Me acerqué para mirarla más de cerca. Tenía los pies desnudos llenos de arañazos y magulladuras al tener que descender por la ladera rocosa. Todavía sudaba y los corros de su frente y sus sienes mostraban más de esa piel blanca y pecosa que había debajo de la mugre.
—Tengo la señal —dijo señalándose el tatuaje del cuello—. Jamás podré rechazar ni esconder lo que soy.
“Ni tú ni nadie”, pensé.
—No sé hacer otra cosa —añadió.
—¿Cómo te llamas?
—No tengo nombre. Nunca lo he necesitado.
—¿No recuerdas dónde naciste, quiénes fueron tus padres?
Negó con la cabeza. Seguramente sus progenitores la vendieran a un burdel nada más nacer, incapaces de hacer frente al gasto que hacía falta cuidar de una hija. Era un subproducto, un residuo de la pobreza. Poco más que una cagada que depositas en un agujero, lo tapas y luego marchas.
—¿Qué haces? —preguntó señalando con la cabeza al casco.
—Recojo sebo. Impregnaré las pocas armas decentes que quedan con él y las prenderé fuego. Confío en que al cortar una cabeza de la hidra, el fuego del sebo prendido cauterice la herida.

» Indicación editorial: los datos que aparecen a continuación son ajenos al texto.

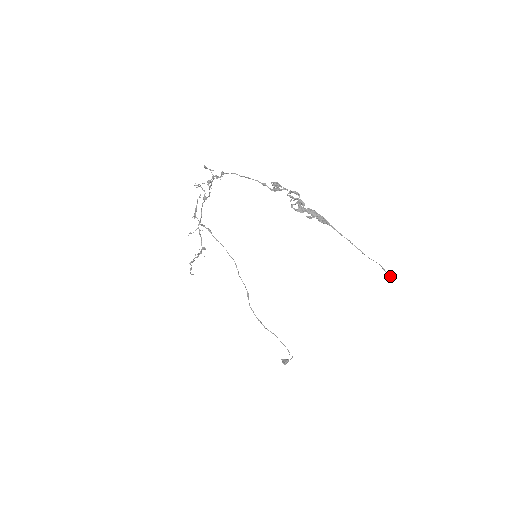
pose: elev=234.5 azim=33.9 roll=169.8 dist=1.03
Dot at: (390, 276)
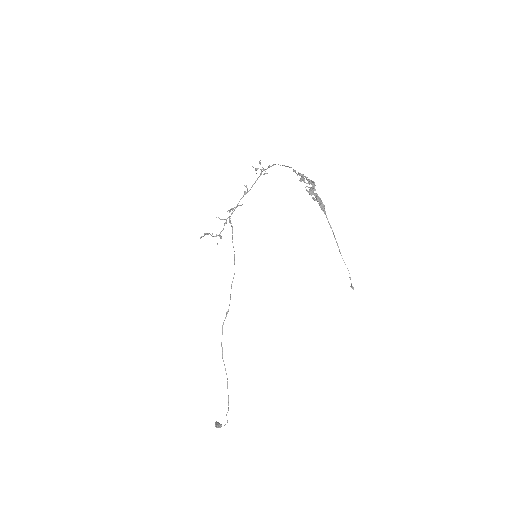
Dot at: (353, 289)
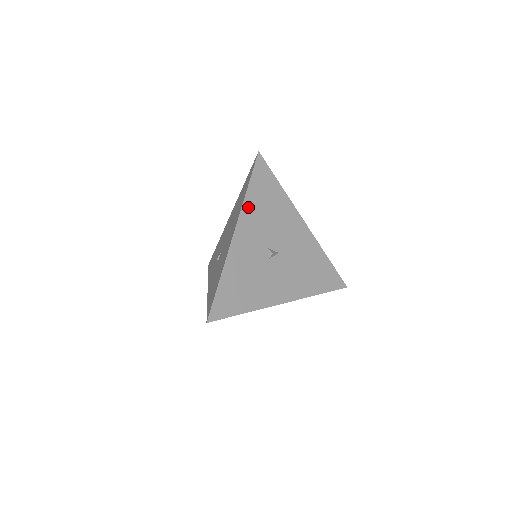
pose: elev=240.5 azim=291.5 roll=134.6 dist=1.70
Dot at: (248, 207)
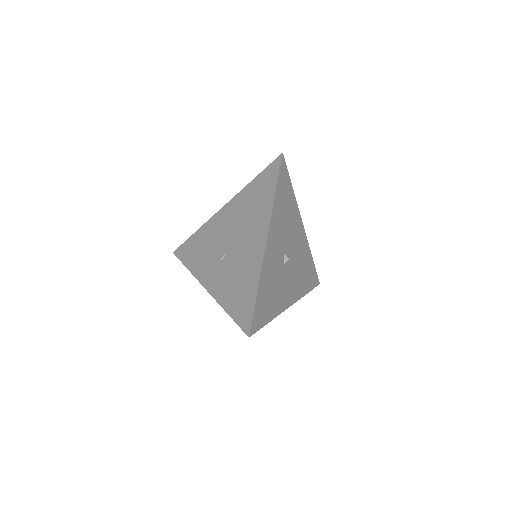
Dot at: (275, 213)
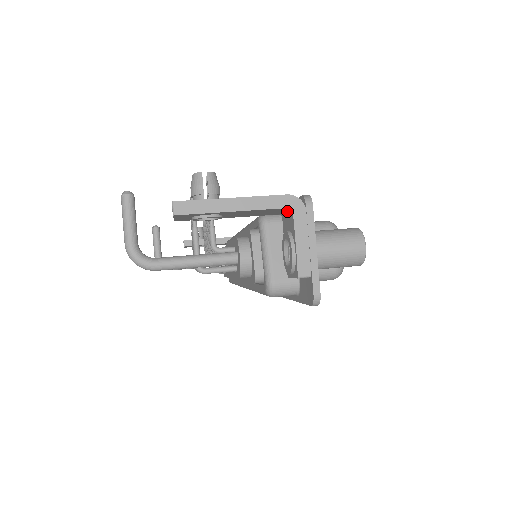
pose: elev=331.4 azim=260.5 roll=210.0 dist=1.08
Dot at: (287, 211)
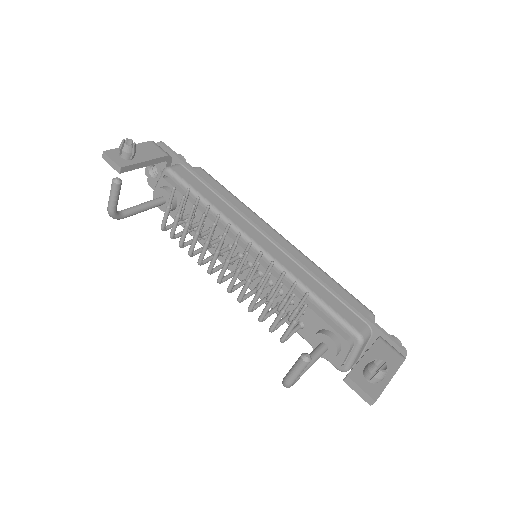
Dot at: occluded
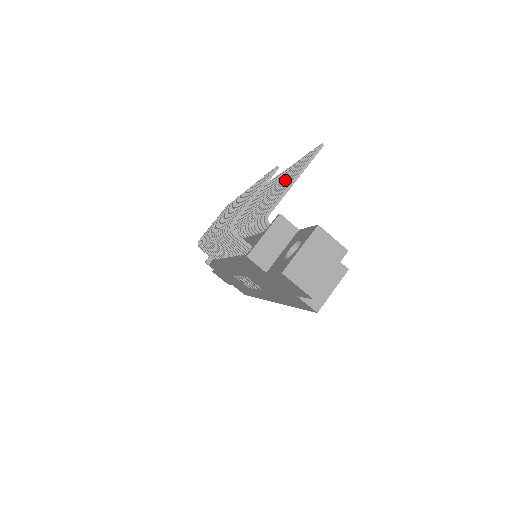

Se encogió de hombros sin entender. Señaló con un dedo la bellota que llevaba al cuello.
—Sigue creciendo.
—Necesita un medio para vivir. Era de mi hermana. La sangre de la hidra servirá para ello. Es vivificadora.
—Tu hermana está muerta.
—No. No lo está.
—Y esa bellota hará que resucite —dijo con sorna—. Estás loco confiando en la hechicería.

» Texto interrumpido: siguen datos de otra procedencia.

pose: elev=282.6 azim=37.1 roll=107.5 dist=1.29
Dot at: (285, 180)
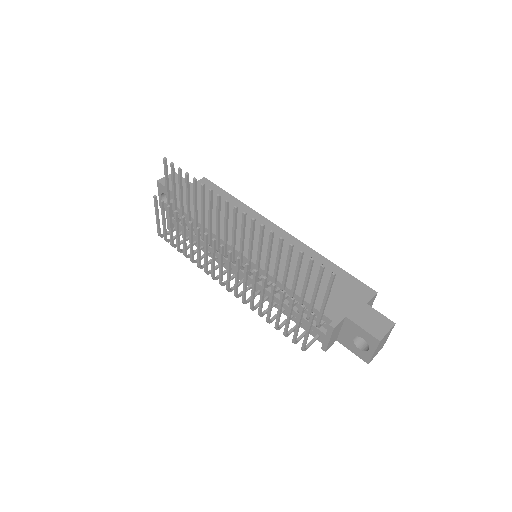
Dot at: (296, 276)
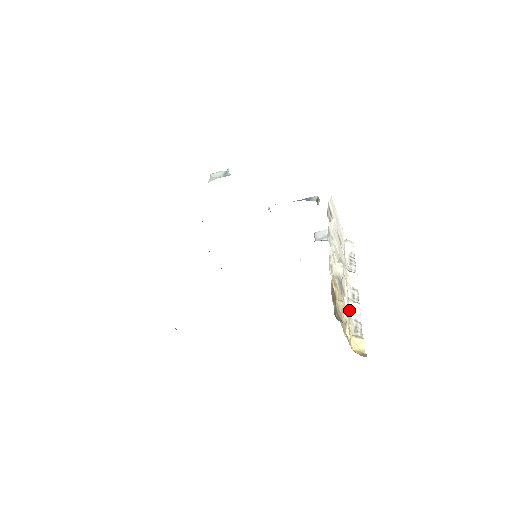
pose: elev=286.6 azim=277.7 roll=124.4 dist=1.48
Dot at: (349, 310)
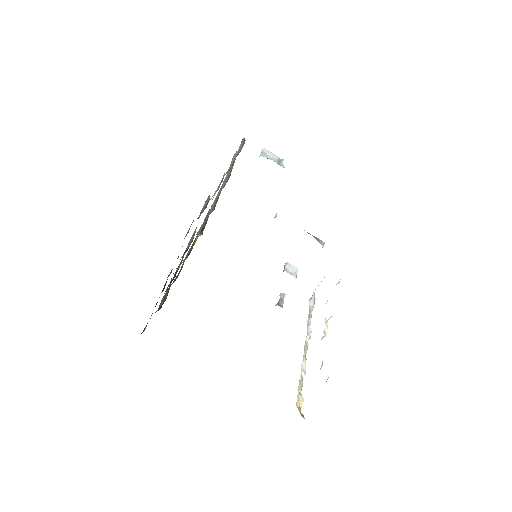
Dot at: (301, 363)
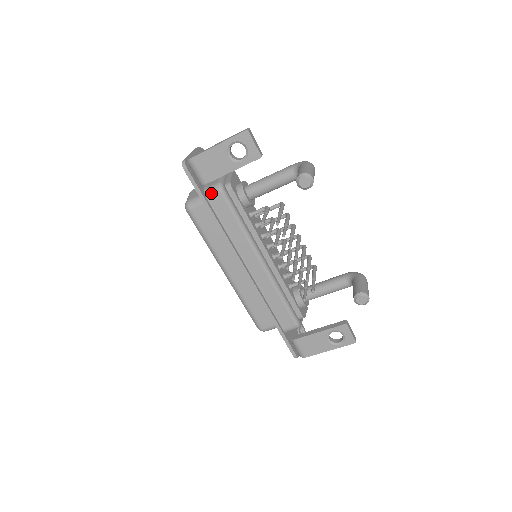
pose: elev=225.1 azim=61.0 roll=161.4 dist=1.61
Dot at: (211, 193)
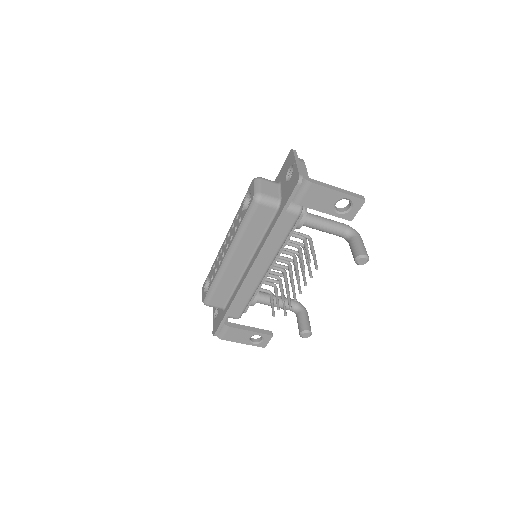
Dot at: (291, 210)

—Es lo único que me queda. Detesto la magia, pero no tengo otra opción.
—Vas a arriesgar tu vida por la posibilidad de que tu hermana reviva gracias a una magia que odias.
—Sí.
Calló. Me volví para terminar de extraer la grasa blancuzca y cubierta de raíces rojas de los pedazos.
—Ojalá tuviese un hermano tan grande y tan loco que hiciese eso por mí —dijo acercándose. Sacó su estilete de entre los ropajes y me ayudó en la tarea.
—Solo la tengo a ella —murmuré—. Caudiona tenía razón. No debimos acercarnos al campamento. Todo es culpa mía.
Me miró sonriendo y se acercó a darme un beso en la mejilla.
Las aguas cercanas de la pequeña laguna estaban inmóviles. Negras. Espesas. La noche había empezado y necesitábamos hacer un fuego. Me alejé para recoger ramas secas. No había muchas; alrededor de la laguna solo había piedras y arena.
Monté una pequeña hoguera en pocos minutos. Troceé el sebo sobre el escudo cóncavo. Embadurné las pocas armas servibles que encontré con el sebo y comprobé que el fuego ardía en sus filos como había esperado.
—Tienes que ponerte a salvo, en las rocas.
—Puedo ayudar —dijo poniéndose en pie.
A la luz de las llamas su cuerpo tembloroso por el frío era aún más enjuto. Estaba igual de seco que las ramas que había encontrado. E igual de quebradizo.
—Escóndete —dije colocando las armas sobre el escudo volteado, pomos y empuñaduras en el borde. Las llamas eran azules y despedían un humo negro que tiznaba al acercarse y que hedía a podredumbre. Pronto todo el aire sería irrespirable, debía darme prisa.
La muchacha negó con la cabeza y se acuclilló junto al escudo.
—Te cuidaré el fuego.
Mierda. Necesitaba toda la ayuda posible. Sonreí.
La miré durante unos instantes y la tendí la bellota.
—Guárdala bien.
Disponía de un escudo abollado y dos espadas y un hacha que, en otro momento, habría desdeñado por estar inservibles. Ahora eran todo lo que tenía.
Miré las vendas empapadas en sangre de mis pies y los improvisados calzones que constituían mi única ropa. Mierda, pensé, de todo esto no puede salir nada bueno.